The pharmaceutical composition according to claim 7, wherein the isoquinolinone compound, its pharmaceutically acceptable salt, stereoisomer, its prodrug molecule or their mixture account for the total amount of the pharmaceutical composition 20% to 99% of the weight.
The pharmaceutical composition according to claim 7 or 8, wherein, the composition further comprises one or more pharmaceutically acceptable carriers, smelling agents, flavoring agents, excipients and/or diluents.

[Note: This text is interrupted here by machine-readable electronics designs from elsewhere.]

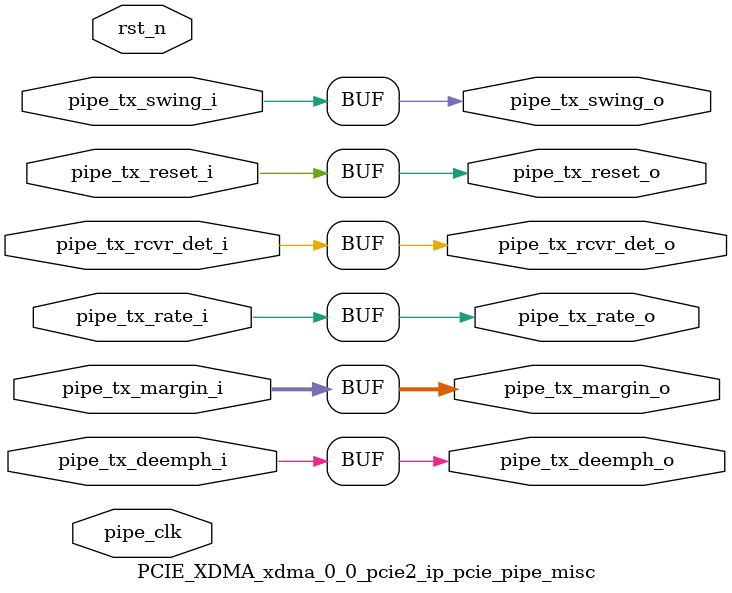
<source format=v>

`timescale 1ps/1ps

(* DowngradeIPIdentifiedWarnings = "yes" *)
module PCIE_XDMA_xdma_0_0_pcie2_ip_pcie_pipe_misc #
(
    parameter        PIPE_PIPELINE_STAGES = 0,    // 0 - 0 stages, 1 - 1 stage, 2 - 2 stages
    parameter TCQ  = 1 // synthesis warning solved: parameter declaration becomes local
)
(

    input   wire        pipe_tx_rcvr_det_i       ,     // PIPE Tx Receiver Detect
    input   wire        pipe_tx_reset_i          ,     // PIPE Tx Reset
    input   wire        pipe_tx_rate_i           ,     // PIPE Tx Rate
    input   wire        pipe_tx_deemph_i         ,     // PIPE Tx Deemphasis
    input   wire [2:0]  pipe_tx_margin_i         ,     // PIPE Tx Margin
    input   wire        pipe_tx_swing_i          ,     // PIPE Tx Swing

    output  wire        pipe_tx_rcvr_det_o       ,     // Pipelined PIPE Tx Receiver Detect
    output  wire        pipe_tx_reset_o          ,     // Pipelined PIPE Tx Reset
    output  wire        pipe_tx_rate_o           ,     // Pipelined PIPE Tx Rate
    output  wire        pipe_tx_deemph_o         ,     // Pipelined PIPE Tx Deemphasis
    output  wire [2:0]  pipe_tx_margin_o         ,     // Pipelined PIPE Tx Margin
    output  wire        pipe_tx_swing_o          ,     // Pipelined PIPE Tx Swing

    input   wire        pipe_clk                ,      // PIPE Clock
    input   wire        rst_n                          // Reset
);

//******************************************************************//
// Reality check.                                                   //
//******************************************************************//

//    parameter TCQ  = 1;      // clock to out delay model

    generate

    if (PIPE_PIPELINE_STAGES == 0) begin : pipe_stages_0

        assign pipe_tx_rcvr_det_o = pipe_tx_rcvr_det_i;
        assign pipe_tx_reset_o  = pipe_tx_reset_i;
        assign pipe_tx_rate_o = pipe_tx_rate_i;
        assign pipe_tx_deemph_o = pipe_tx_deemph_i;
        assign pipe_tx_margin_o = pipe_tx_margin_i;
        assign pipe_tx_swing_o = pipe_tx_swing_i;

    end // if (PIPE_PIPELINE_STAGES == 0)
    else if (PIPE_PIPELINE_STAGES == 1) begin : pipe_stages_1

    reg                pipe_tx_rcvr_det_q       ;
    reg                pipe_tx_reset_q          ;
    reg                pipe_tx_rate_q           ;
    reg                pipe_tx_deemph_q         ;
    reg [2:0]          pipe_tx_margin_q         ;
    reg                pipe_tx_swing_q          ;

        always @(posedge pipe_clk) begin

        if (rst_n)
        begin

            pipe_tx_rcvr_det_q <= #TCQ 0;
            pipe_tx_reset_q  <= #TCQ 1'b1;
            pipe_tx_rate_q <= #TCQ 0;
            pipe_tx_deemph_q <= #TCQ 1'b1;
            pipe_tx_margin_q <= #TCQ 0;
            pipe_tx_swing_q <= #TCQ 0;

        end
        else
        begin

            pipe_tx_rcvr_det_q <= #TCQ pipe_tx_rcvr_det_i;
            pipe_tx_reset_q  <= #TCQ pipe_tx_reset_i;
            pipe_tx_rate_q <= #TCQ pipe_tx_rate_i;
            pipe_tx_deemph_q <= #TCQ pipe_tx_deemph_i;
            pipe_tx_margin_q <= #TCQ pipe_tx_margin_i;
            pipe_tx_swing_q <= #TCQ pipe_tx_swing_i;

          end

        end

        assign pipe_tx_rcvr_det_o = pipe_tx_rcvr_det_q;
        assign pipe_tx_reset_o  = pipe_tx_reset_q;
        assign pipe_tx_rate_o = pipe_tx_rate_q;
        assign pipe_tx_deemph_o = pipe_tx_deemph_q;
        assign pipe_tx_margin_o = pipe_tx_margin_q;
        assign pipe_tx_swing_o = pipe_tx_swing_q;

    end // if (PIPE_PIPELINE_STAGES == 1)
    else if (PIPE_PIPELINE_STAGES == 2) begin : pipe_stages_2

    reg                pipe_tx_rcvr_det_q       ;
    reg                pipe_tx_reset_q          ;
    reg                pipe_tx_rate_q           ;
    reg                pipe_tx_deemph_q         ;
    reg [2:0]          pipe_tx_margin_q         ;
    reg                pipe_tx_swing_q          ;

    reg                pipe_tx_rcvr_det_qq      ;
    reg                pipe_tx_reset_qq         ;
    reg                pipe_tx_rate_qq          ;
    reg                pipe_tx_deemph_qq        ;
    reg [2:0]          pipe_tx_margin_qq        ;
    reg                pipe_tx_swing_qq         ;

        always @(posedge pipe_clk) begin

        if (rst_n)
        begin

            pipe_tx_rcvr_det_q <= #TCQ 0;
            pipe_tx_reset_q  <= #TCQ 1'b1;
            pipe_tx_rate_q <= #TCQ 0;
            pipe_tx_deemph_q <= #TCQ 1'b1;
            pipe_tx_margin_q <= #TCQ 0;
            pipe_tx_swing_q <= #TCQ 0;

            pipe_tx_rcvr_det_qq <= #TCQ 0;
            pipe_tx_reset_qq  <= #TCQ 1'b1;
            pipe_tx_rate_qq <= #TCQ 0;
            pipe_tx_deemph_qq <= #TCQ 1'b1;
            pipe_tx_margin_qq <= #TCQ 0;
            pipe_tx_swing_qq <= #TCQ 0;

        end
        else
        begin

            pipe_tx_rcvr_det_q <= #TCQ pipe_tx_rcvr_det_i;
            pipe_tx_reset_q  <= #TCQ pipe_tx_reset_i;
            pipe_tx_rate_q <= #TCQ pipe_tx_rate_i;
            pipe_tx_deemph_q <= #TCQ pipe_tx_deemph_i;
            pipe_tx_margin_q <= #TCQ pipe_tx_margin_i;
            pipe_tx_swing_q <= #TCQ pipe_tx_swing_i;

            pipe_tx_rcvr_det_qq <= #TCQ pipe_tx_rcvr_det_q;
            pipe_tx_reset_qq  <= #TCQ pipe_tx_reset_q;
            pipe_tx_rate_qq <= #TCQ pipe_tx_rate_q;
            pipe_tx_deemph_qq <= #TCQ pipe_tx_deemph_q;
            pipe_tx_margin_qq <= #TCQ pipe_tx_margin_q;
            pipe_tx_swing_qq <= #TCQ pipe_tx_swing_q;

          end

        end

        assign pipe_tx_rcvr_det_o = pipe_tx_rcvr_det_qq;
        assign pipe_tx_reset_o  = pipe_tx_reset_qq;
        assign pipe_tx_rate_o = pipe_tx_rate_qq;
        assign pipe_tx_deemph_o = pipe_tx_deemph_qq;
        assign pipe_tx_margin_o = pipe_tx_margin_qq;
        assign pipe_tx_swing_o = pipe_tx_swing_qq;

    end // if (PIPE_PIPELINE_STAGES == 2)

    endgenerate

endmodule


</source>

Application of the pharmaceutical composition described in any one of claims 7 to 9 in the preparation of medicines for preventing and treating FABP4/5-mediated diseases, said diseases being metabolic diseases, cardiovascular and cerebrovascular diseases, inflammatory diseases Diseases, autoimmune diseases, organ fibrosis diseases, neurological damage diseases, secondary diseases or tumors caused by pathogen infection.